About this task ->
The text of every record, exactly as given and with no pictures, should be your output.

Stored items:

↓

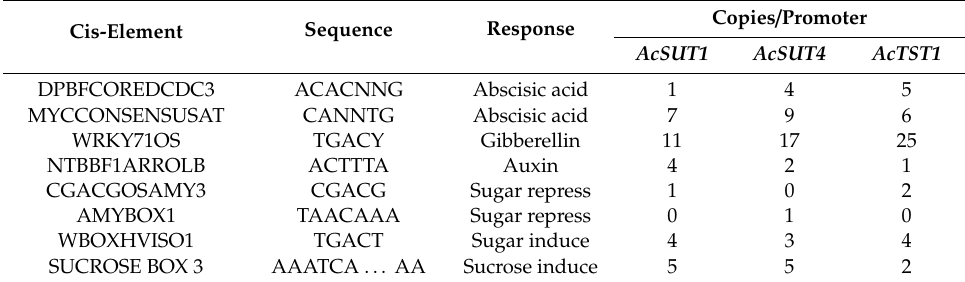
Figure 8. Expression patterns of AcSWEETs during kiwifruit ripening. The stages were 0, 2, 4, 6, 8, 10, and 12 DAH. The error bars represent the means ± standard deviation from three independent biological replicates. The bars with the same letter are not significantly different at the 0.01 level according to the student’s t -test. The expression level of the first member in each figure at 0 DAH was set to ‘1’. Table 1. Putative cis -elements located in the promoter regions of the AcSUT1 , AcSUT4 , and AcTST1 genes.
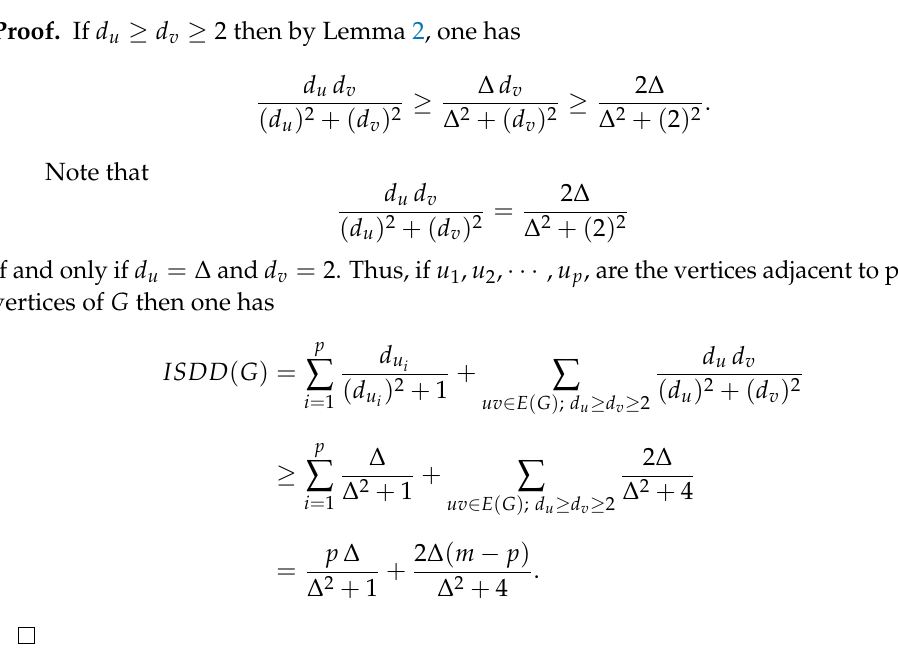
Figure 1. A graph attaining the bound mentioned in Lemma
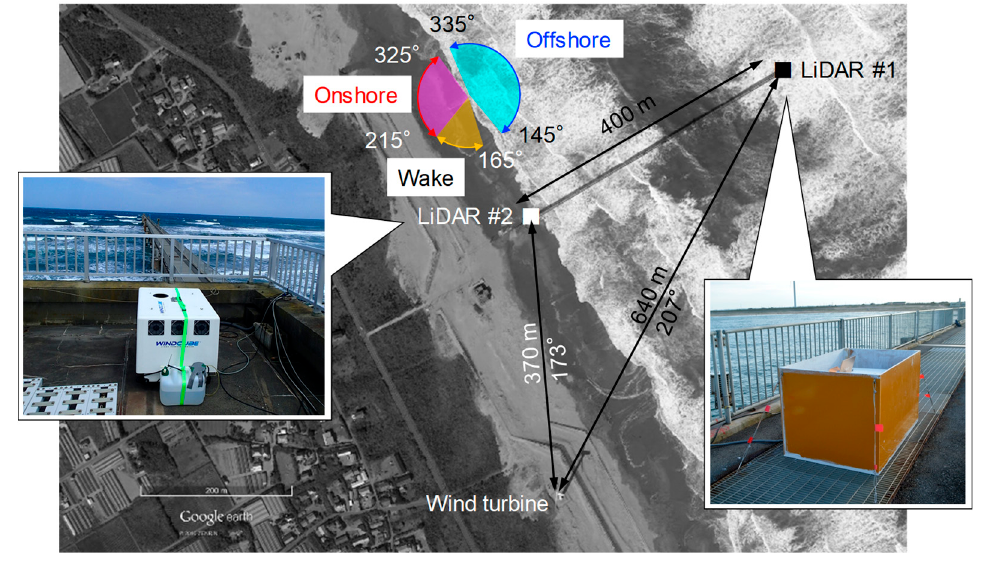
Figure 2. Experimental setup.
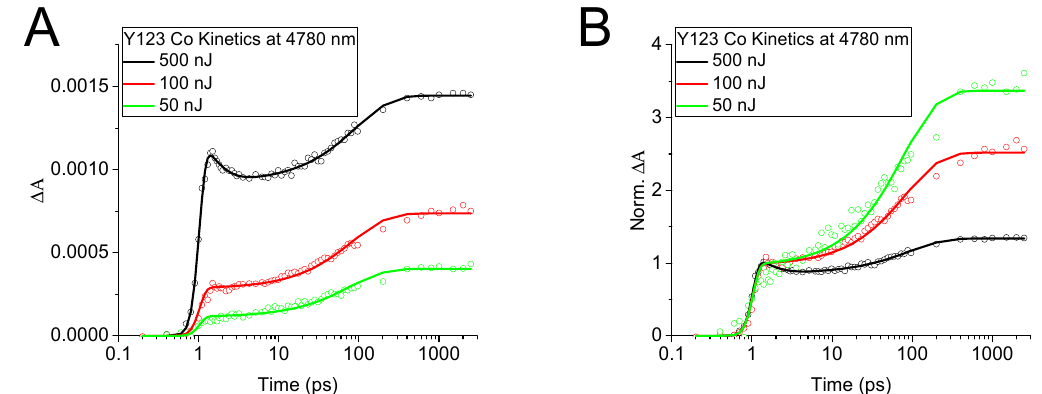
Figure 3. Kinetic traces at 4780 nm for Y123 samples cells with sapphire substrate at different pump intensity (points) with the fitted function (solid lines) ( A ) as measured and ( B ) normalized. The time zero was shifted to 1 ps in order to present the time axis in logarithmic scale. The parameters of the fits are given in Supplementary Table S2.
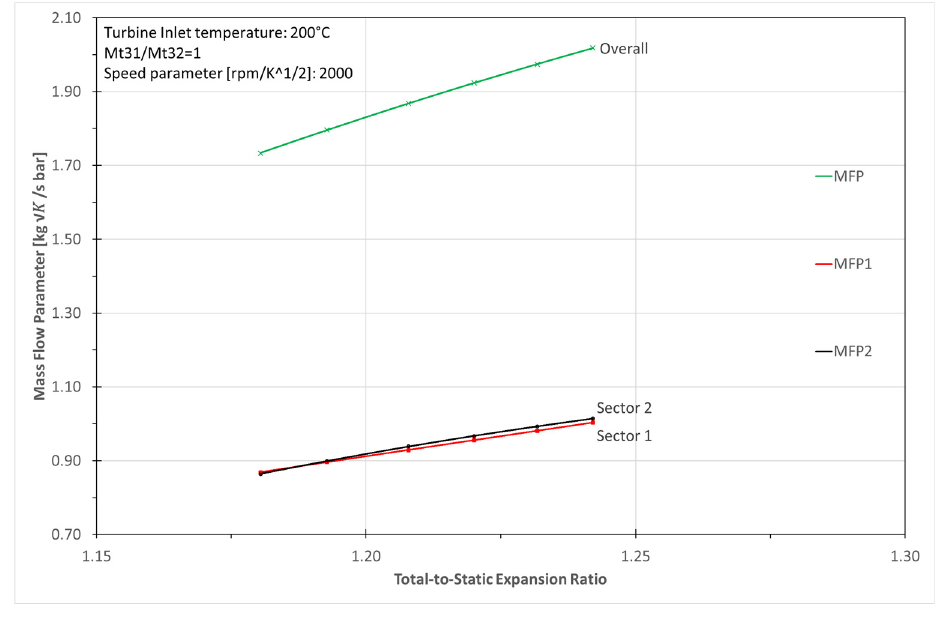
Figure 6. Comparison between MFP, MFP1, and MFP2 for Mt31/Mt32 = 1 at (cid:1840) (cid:3047) = 2000 (cid:4674) (cid:2928)(cid:2926)(cid:2923)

↑

Finished task ->
Figure 8. Expression patterns of AcSWEETs during kiwifruit ripening. The stages were 0, 2, 4, 6, 8, 10, and 12 DAH. The error bars represent the means ± standard deviation from three independent biological replicates. The bars with the same letter are not significantly different at the 0.01 level according to the student’s t -test. The expression level of the first member in each figure at 0 DAH was set to ‘1’. Table 1. Putative cis -elements located in the promoter regions of the AcSUT1 , AcSUT4 , and AcTST1 genes.
Figure 1. A graph attaining the bound mentioned in Lemma
Figure 2. Experimental setup.
Figure 3. Kinetic traces at 4780 nm for Y123 samples cells with sapphire substrate at different pump intensity (points) with the fitted function (solid lines) ( A ) as measured and ( B ) normalized. The time zero was shifted to 1 ps in order to present the time axis in logarithmic scale. The parameters of the fits are given in Supplementary Table S2.
Figure 6. Comparison between MFP, MFP1, and MFP2 for Mt31/Mt32 = 1 at (cid:1840) (cid:3047) = 2000 (cid:4674) (cid:2928)(cid:2926)(cid:2923)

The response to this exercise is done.